[Stored items]
>>>>>
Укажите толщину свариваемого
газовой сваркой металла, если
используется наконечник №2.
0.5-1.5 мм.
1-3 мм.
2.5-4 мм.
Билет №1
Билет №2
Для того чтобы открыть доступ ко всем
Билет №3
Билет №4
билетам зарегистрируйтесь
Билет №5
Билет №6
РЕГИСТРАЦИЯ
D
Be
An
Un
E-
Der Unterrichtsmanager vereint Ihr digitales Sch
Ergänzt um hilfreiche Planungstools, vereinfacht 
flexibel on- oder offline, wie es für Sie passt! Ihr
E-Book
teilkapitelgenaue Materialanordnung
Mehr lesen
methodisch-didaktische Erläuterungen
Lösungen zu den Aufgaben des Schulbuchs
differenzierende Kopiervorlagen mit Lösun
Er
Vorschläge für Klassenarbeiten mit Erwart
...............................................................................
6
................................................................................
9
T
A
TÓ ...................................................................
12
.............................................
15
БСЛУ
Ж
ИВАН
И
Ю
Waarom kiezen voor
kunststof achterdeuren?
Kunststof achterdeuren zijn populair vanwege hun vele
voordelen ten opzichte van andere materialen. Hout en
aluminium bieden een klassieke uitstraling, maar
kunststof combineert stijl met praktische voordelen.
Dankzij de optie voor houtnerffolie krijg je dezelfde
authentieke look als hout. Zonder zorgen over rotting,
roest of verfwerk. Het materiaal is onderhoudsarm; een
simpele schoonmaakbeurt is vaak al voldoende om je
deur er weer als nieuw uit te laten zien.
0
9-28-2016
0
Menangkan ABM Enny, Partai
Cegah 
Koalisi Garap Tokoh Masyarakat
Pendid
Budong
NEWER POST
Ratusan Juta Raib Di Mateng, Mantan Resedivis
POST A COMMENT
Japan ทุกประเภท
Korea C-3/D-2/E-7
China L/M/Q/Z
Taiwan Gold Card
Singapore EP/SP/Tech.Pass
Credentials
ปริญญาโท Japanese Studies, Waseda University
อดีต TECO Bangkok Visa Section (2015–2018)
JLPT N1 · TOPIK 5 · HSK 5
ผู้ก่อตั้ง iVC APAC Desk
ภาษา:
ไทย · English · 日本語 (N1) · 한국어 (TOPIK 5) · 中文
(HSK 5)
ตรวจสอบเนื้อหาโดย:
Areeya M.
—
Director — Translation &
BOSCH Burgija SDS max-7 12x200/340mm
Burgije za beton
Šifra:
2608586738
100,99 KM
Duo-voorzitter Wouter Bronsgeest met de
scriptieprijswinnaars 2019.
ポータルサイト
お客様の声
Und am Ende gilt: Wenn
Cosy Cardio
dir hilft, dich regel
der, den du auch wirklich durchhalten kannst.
<<<<<
>>>>>
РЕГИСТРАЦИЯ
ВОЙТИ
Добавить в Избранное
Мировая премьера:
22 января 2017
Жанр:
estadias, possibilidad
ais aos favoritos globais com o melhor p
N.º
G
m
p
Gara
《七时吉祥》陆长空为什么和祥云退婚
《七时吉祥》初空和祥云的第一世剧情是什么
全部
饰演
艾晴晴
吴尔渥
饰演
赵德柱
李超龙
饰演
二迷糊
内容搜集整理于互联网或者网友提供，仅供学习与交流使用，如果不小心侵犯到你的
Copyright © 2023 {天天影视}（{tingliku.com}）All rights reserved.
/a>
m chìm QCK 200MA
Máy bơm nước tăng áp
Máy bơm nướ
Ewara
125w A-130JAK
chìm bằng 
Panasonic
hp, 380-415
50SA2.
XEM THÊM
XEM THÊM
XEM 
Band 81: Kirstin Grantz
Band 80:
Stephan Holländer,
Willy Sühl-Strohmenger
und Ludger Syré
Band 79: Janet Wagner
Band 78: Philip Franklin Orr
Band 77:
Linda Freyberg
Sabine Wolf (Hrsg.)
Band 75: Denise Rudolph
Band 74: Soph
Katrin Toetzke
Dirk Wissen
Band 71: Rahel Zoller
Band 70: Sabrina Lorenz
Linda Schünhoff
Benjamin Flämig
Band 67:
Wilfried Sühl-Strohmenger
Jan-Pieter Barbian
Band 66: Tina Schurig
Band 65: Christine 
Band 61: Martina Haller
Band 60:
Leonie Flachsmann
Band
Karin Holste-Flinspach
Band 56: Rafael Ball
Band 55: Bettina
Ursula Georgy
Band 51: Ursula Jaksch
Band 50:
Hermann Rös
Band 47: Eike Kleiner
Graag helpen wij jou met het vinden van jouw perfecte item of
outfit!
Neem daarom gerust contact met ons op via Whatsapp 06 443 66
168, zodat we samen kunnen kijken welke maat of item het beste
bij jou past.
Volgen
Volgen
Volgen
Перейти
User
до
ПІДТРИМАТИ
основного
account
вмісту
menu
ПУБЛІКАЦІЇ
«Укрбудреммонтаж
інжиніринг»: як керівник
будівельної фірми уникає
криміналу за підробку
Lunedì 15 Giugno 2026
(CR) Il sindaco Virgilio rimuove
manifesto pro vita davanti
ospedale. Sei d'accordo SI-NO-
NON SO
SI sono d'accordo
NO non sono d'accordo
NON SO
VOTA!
<<<<<
Exercise directions ▸
Put the lines of the material above, from the line with "Укажите толщину свариваемого" to the line with "Vorschläge für Klassenarbeiten mit Erwart", into a JSON list of strings with one string per line. Leave out any blank lines.

Response ▸
[
  "Укажите толщину свариваемого",
  "газовой сваркой металла, если",
  "используется наконечник №2.",
  "0.5-1.5 мм.",
  "1-3 мм.",
  "2.5-4 мм.",
  "Билет №1",
  "Билет №2",
  "Для того чтобы открыть доступ ко всем",
  "Билет №3",
  "Билет №4",
  "билетам зарегистрируйтесь",
  "Билет №5",
  "Билет №6",
  "РЕГИСТРАЦИЯ",
  "D",
  "Be",
  "An",
  "Un",
  "E-",
  "Der Unterrichtsmanager vereint Ihr digitales Sch",
  "Ergänzt um hilfreiche Planungstools, vereinfacht ",
  "flexibel on- oder offline, wie es für Sie passt! Ihr",
  "E-Book",
  "teilkapitelgenaue Materialanordnung",
  "Mehr lesen",
  "methodisch-didaktische Erläuterungen",
  "Lösungen zu den Aufgaben des Schulbuchs",
  "differenzierende Kopiervorlagen mit Lösun",
  "Er",
  "Vorschläge für Klassenarbeiten mit Erwart"
]